À Saint-Martin-de-Crau, la mobilisation « Moins de routes, plus de trains » ne relève pas du symbole : elle s’est déroulée au cœur d’un territoire directement menacé par le projet de contournement autoroutier d’Arles et par l’expansion du Grand Port maritime de Marseille.
Entre les flux de camions, les projets d’infrastructures et la fragilité des milieux naturels, le choix de société qui se dessine ici concerne toute la région.
Une manifestation qui dit non aux autoroutes de demain
Le 30 mai 2026, habitantes et habitants, associations, syndicats et collectifs se sont rassemblés à proximité de la gare de Saint-Martin-de-Crau pour réclamer un changement radical de politique de transport : moins de routes, plus de trains, plus de fret ferroviaire, et une véritable priorité donnée au service public SNCF.
Les slogans dénonçaient la fuite en avant autoroutière et l’incohérence d’investissements massifs dans le bitume à l’heure de l’urgence climatique et de la nécessaire réduction des émissions de gaz à effet de serre.
Le contournement d’Arles, un projet lourd de conséquences
Au cœur des revendications, le projet de contournement autoroutier d’Arles, présenté comme une solution aux embouteillages mais porteur d’impacts considérables sur les terres agricoles, les espaces naturels et la santé des riverains.
L’aménagement de nouvelles infrastructures et la perspective d’aires de service géantes viennent renforcer la dépendance au trafic routier alors qu’une modernisation de la voie ferrée, du fret et des trains du quotidien constituerait une alternative plus sûre, plus sobre et moins destructrice.
Grand Port de Marseille : plus de camions, plus de pression sur les territoires
En arrière-plan, le développement du Grand Port maritime de Marseille se traduit, sur le terrain, par une intensification des flux de marchandises qui traversent la Crau, la Camargue et le couloir rhodanien.
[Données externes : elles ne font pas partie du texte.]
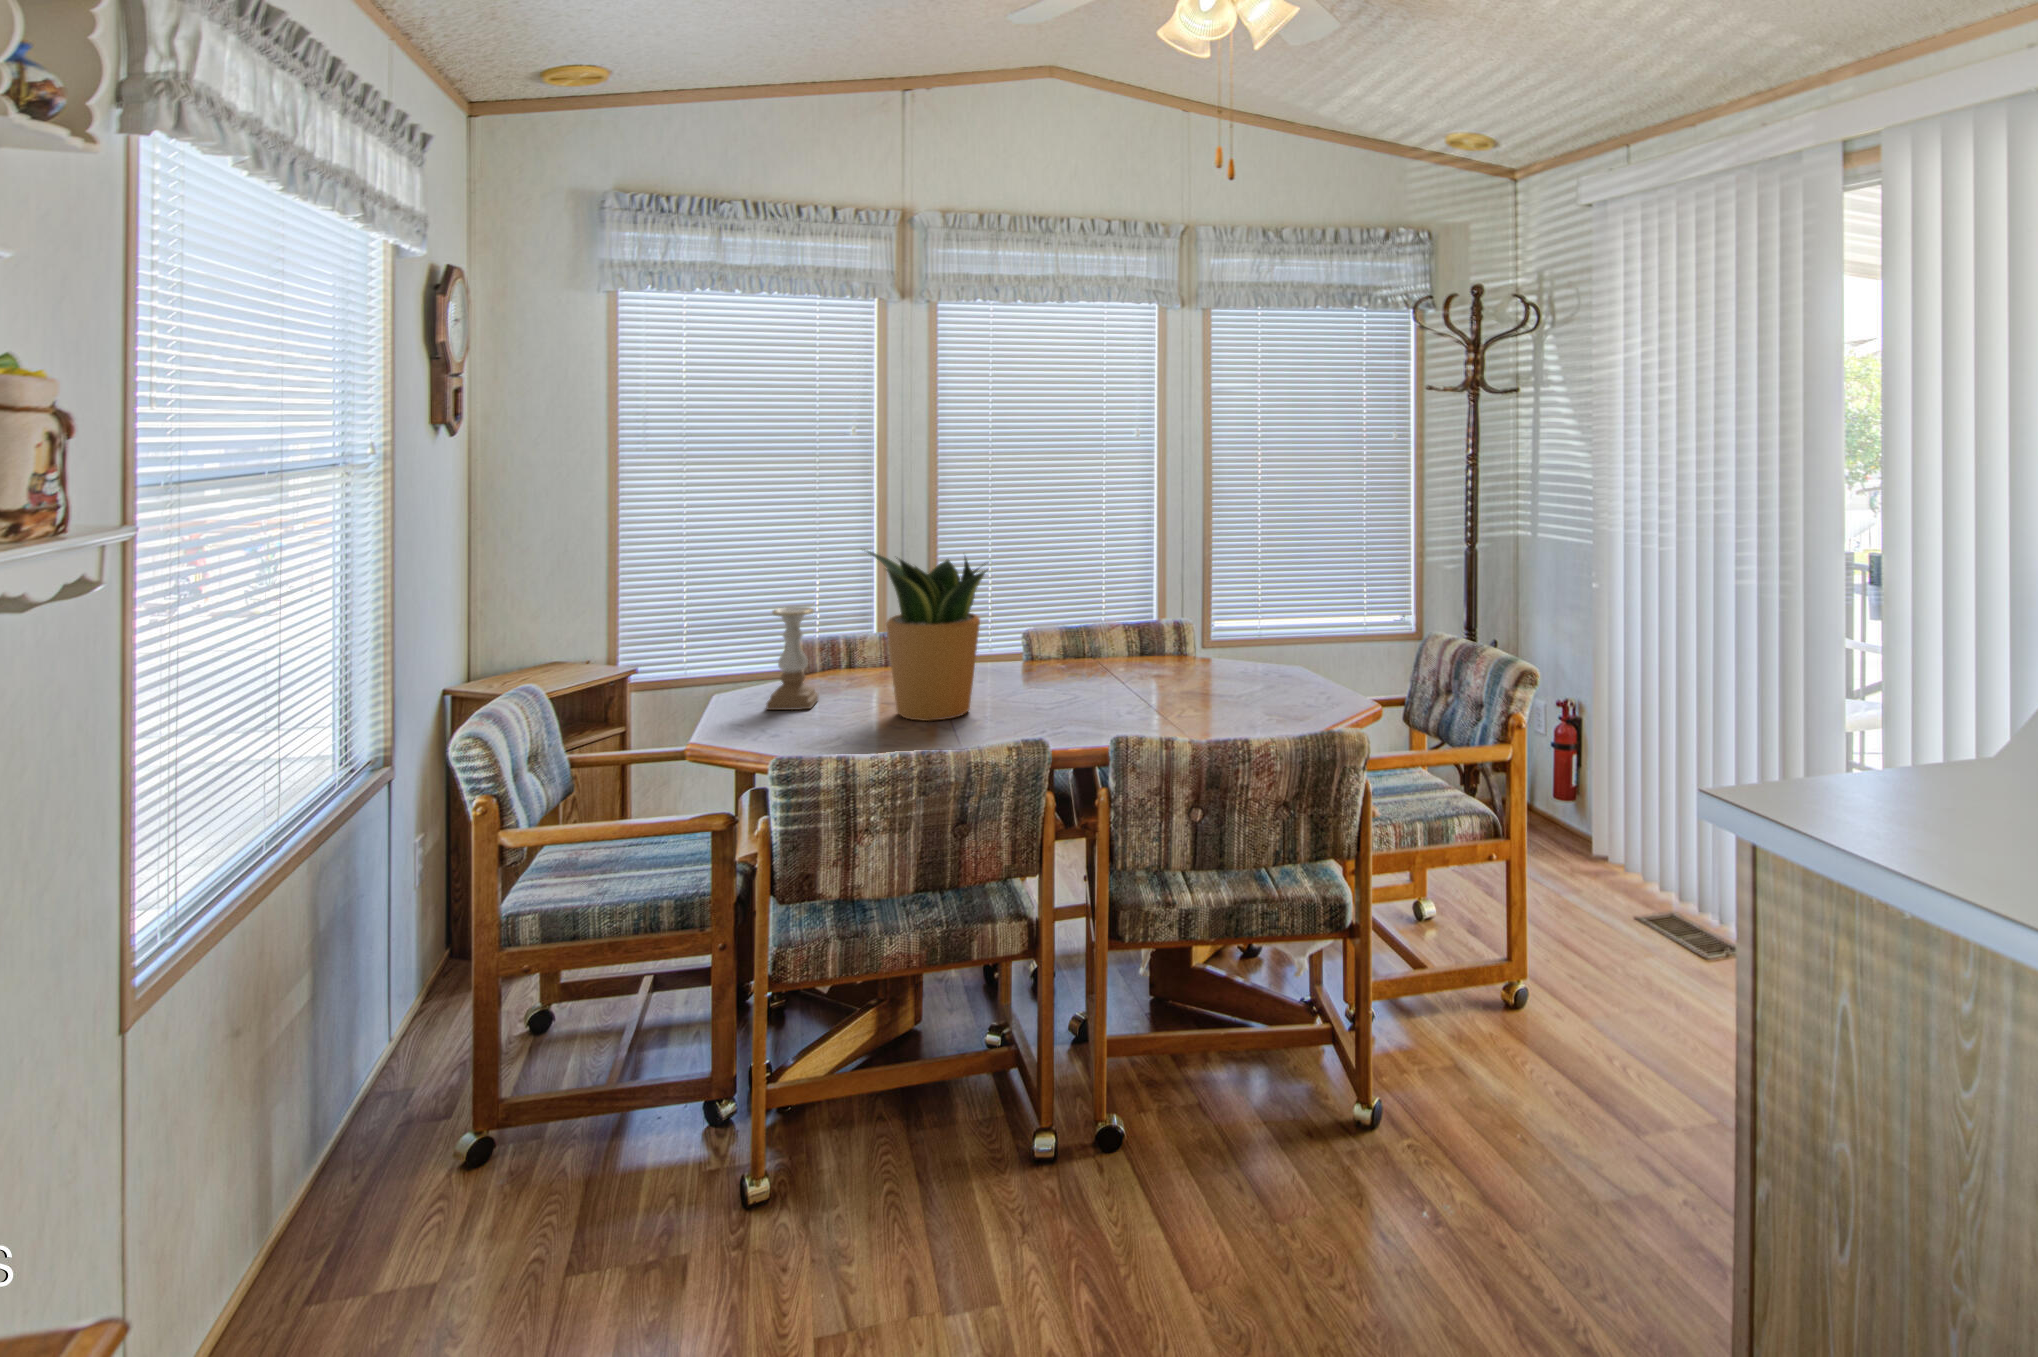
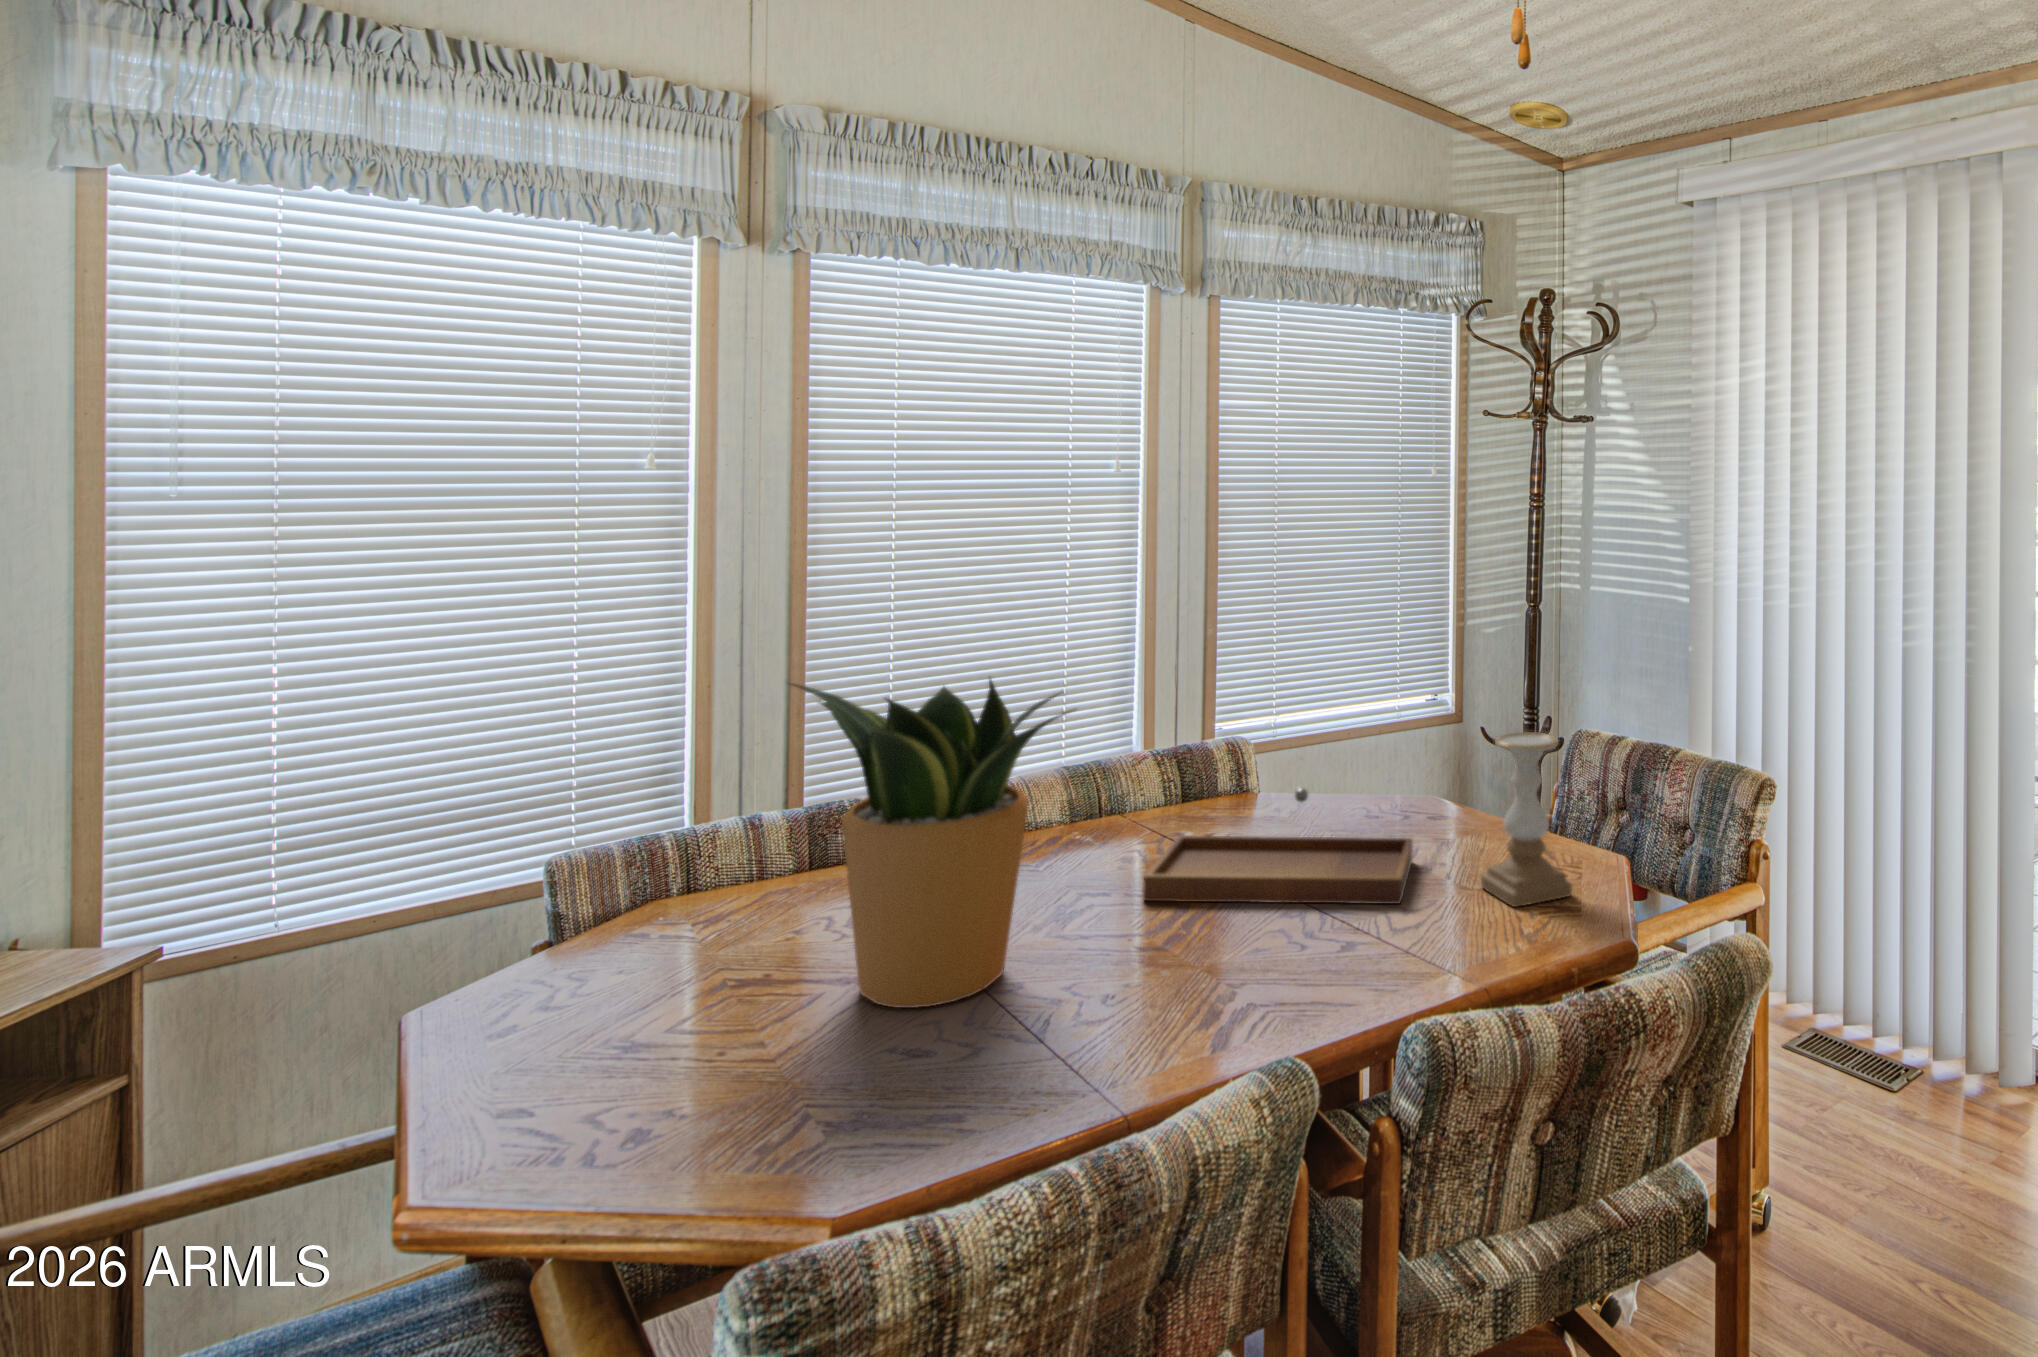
candle holder: present [766,607,818,710] -> present [1481,732,1572,907]
tray: none [1066,639,1240,710] -> present [1143,788,1413,904]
Faute de politique volontariste de report modal vers le rail et le fluvial, ces flux se concentrent sur la route, saturant les axes existants et justifiant au passage de nouveaux projets autoroutiers, comme celui d’Arles, au détriment des terres agricoles et des milieux naturels.
Une logique de corridor qui fragilise la Camargue et la Crau
La combinaison du contournement d’Arles, des grands projets routiers et de l’extension portuaire crée un véritable corridor logistique, où la circulation des poids lourds prime sur la protection de la biodiversité et des paysages.
Pour la Crau, la Camargue et les zones humides du delta du Rhône, cela signifie davantage de pollution atmosphérique, de nuisances sonores, de fragmentation des habitats et de risques pour la faune, alors même que ces espaces sont reconnus pour leur importance écologique.
Le train, colonne vertébrale d’un autre modèle
Face à cette logique, la mobilisation « Moins de routes, plus de trains » a défendu un autre scénario : un développement du Grand Port de Marseille qui s’appuie prioritairement sur le rail et le fluvial, avec des sillons fret renforcés, des triages modernisés et une desserte ferroviaire structurante vers l’hinterland.
En renforçant les lignes de proximité, en investissant dans le fret ferroviaire et en améliorant l’offre voyageurs, le territoire pourrait réduire drastiquement le trafic routier, limiter la pression sur les paysages et garantir des emplois durables sans sacrifier l’environnement.
Un appel à réorienter les investissements publics
Les manifestant·es demandent que les milliards destinés aux projets routiers soient réorientés vers le réseau ferroviaire de proximité, les trains du quotidien et le fret, en cohérence avec les objectifs climatiques nationaux et européens.
Cette réorientation est présentée comme une condition indispensable pour rendre crédible le discours officiel sur la transition écologique, et pour éviter que la Crau et la Camargue ne deviennent de simples couloirs de circulation pour les marchandises du port.
NACICCA : défendre le territoire, porter une vision
En organisant et soutenant l’opération « Moins de routes, plus de trains », NACICCA a rappelé que le combat contre le contournement d’Arles et contre l’hégémonie du camion n’est pas un refus du développement, mais la défense d’un autre modèle : un développement maîtrisé, compatible avec la protection des milieux, de l’agriculture et de la santé des habitant·es.
Notre association appelle les pouvoirs publics à tirer les conséquences des mobilisations locales, à ouvrir le débat sur les choix d’infrastructures et à faire du rail et des transports collectifs la colonne vertébrale des politiques de mobilité.